Turizm yoğunluklu bir ekonomiye doğru
Bursa’nın en belirgin özelliğinin çok zengin bir tarih ve kültür merkezi olduğunu aktaran Karaloğlu, bu çerçevede son beş yılda Bursa’da tarihi zenginliklerin bir bir tespiti ve ortaya çıkarılmasıyla bunların restore edilip, yeniden ayağa kaldırılması yolunda çok ciddi çalışmalar yapıldığını söylüyor. “Bu çalışmaların ana merkezi Ulucami ve Hanlar Bölgesi’dir. Bu bölgemizin de bir an önce ele alınmasıyla Bursa’nın tarihi surlarıyla Ulucami ve Hanlar bölgesi bütünleşecek, bölgede sonradan yapılan çarpık yapıların bir bölümü yıkılarak, bir bölümü de dış cephe kaplaması yapılarak bölge tamamıyla 15 y.y. otantik doku ve görüntüsüne bürünecek ve yine bölge dünyanın dört bir yanından, yaşayan en görkemli Osmanlı başkenti olarak insanların akın edeceği bir yer haline gelecektir.”

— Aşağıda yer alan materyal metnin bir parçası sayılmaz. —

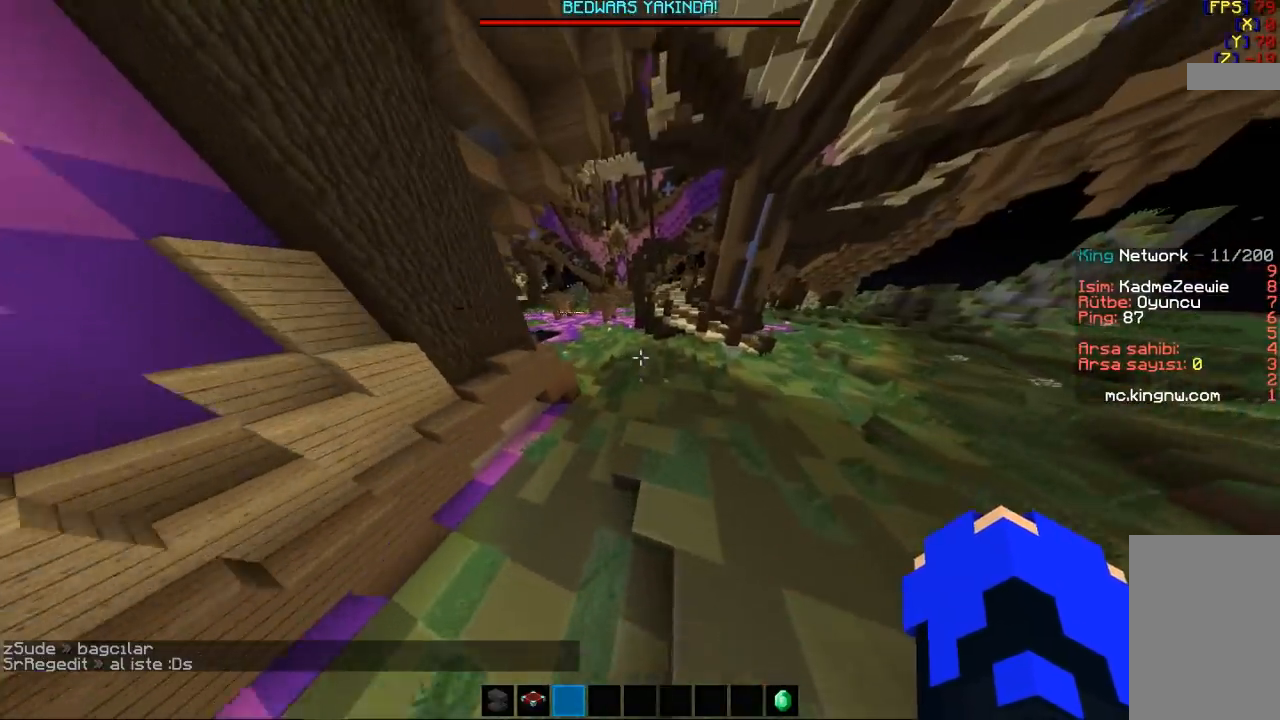
{"keys": ["w"], "mouse": [], "events": [[400, "a", "up"]]}
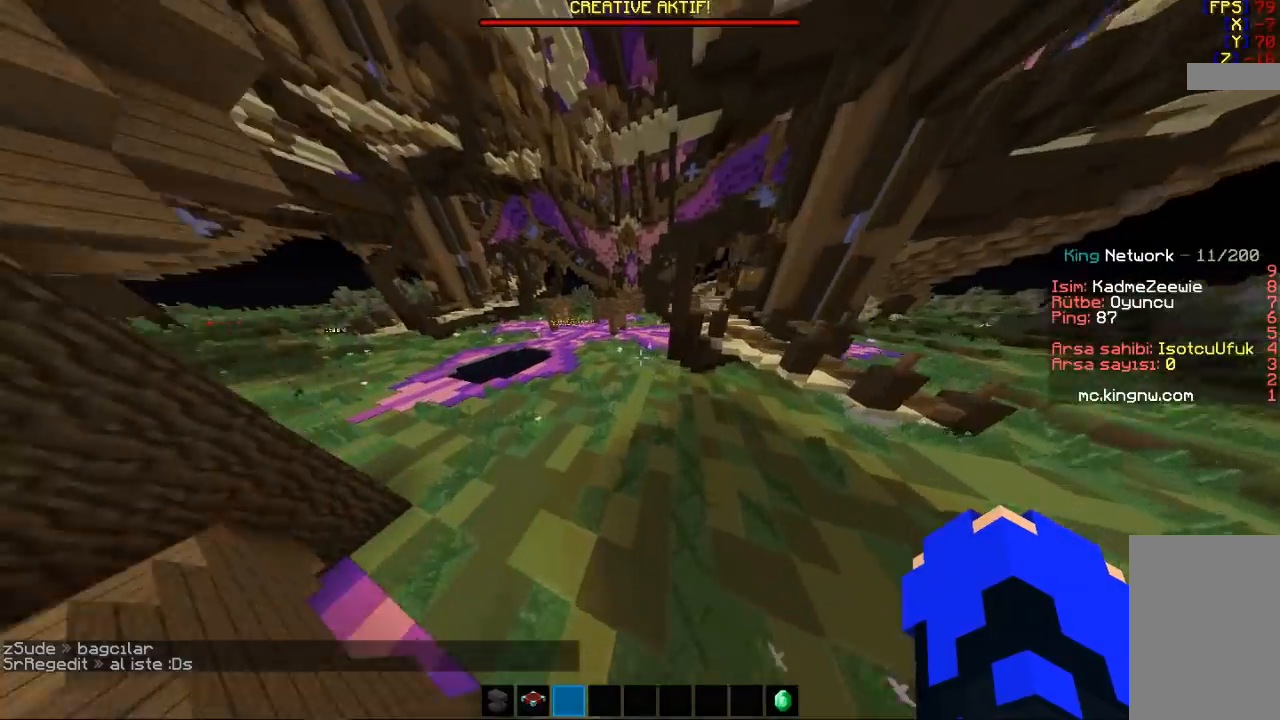
{"keys": ["a", "w"], "mouse": [], "events": [[233, "a", "down"]]}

Vali Karaloğlu ilin kalkınmasına yönelik Bursa Eskişehir Bilecik Kalkınma Ajansı (BEBKA) çatısı altında yürüttükleri çalışmaları şöyle özetliyor: “Yeşil Çevre Arıtma Tesisi İşletme Kooperatifi, BEBKA’dan sağlanan destekle hayata geçirdiği proje sayesinde enerjiden yaklaşık yüzde 50 tasarruf etmeyi başardı. BEBKA’nın desteğiyle geçmişin motiflerini günümüzde kullanılabilecek materyaller üzerine işleyerek hediyelik eşyalar üzerinde gelecekle buluşturan Dağyenice, Atlas ve Doğancı köy kadınları, yine BEBKA desteğiyle ürettiklerini pazarlayabilecekleri bir satış merkezi oluşturarak resmen girişimci oldu. ‘Engelli eğitimini kolaylaştıralım, topluma değer katalım’ adlı proje ile destek alan Bursagaz Eğitim Gönüllüleri Derneği engelli öğrencileri daha verimli ve çağdaş öğrenim ortamına kavuşturmak amacıyla Bursa’daki 45 ilköğretim okulunda ‘özel eğitim sınıfı’ düzenledi ve bu sınıflarda eğitim gören toplam 505 zihinsel engelli öğrenci daha verimli ve çağdaş öğrenim ortamına kavuştu. Proje örnek bir sosyal sorumluluk çalışması olarak 4 ödül aldı.”
Bursa Valisi Münir Karaloğlu; Bursa’yı anlatıyor
Türkiye’nin ilk Organize Sanayi Bölgesi’nin kurulduğu Bursa, 13 faal OSB’si, serbest bölgesi, 600 uluslararası şirketi ve KOBİ’leriyle tam bir sanayi metropolü, aynı zamanda en modern faaliyetin uygulandığı marka bir tarım şehridir.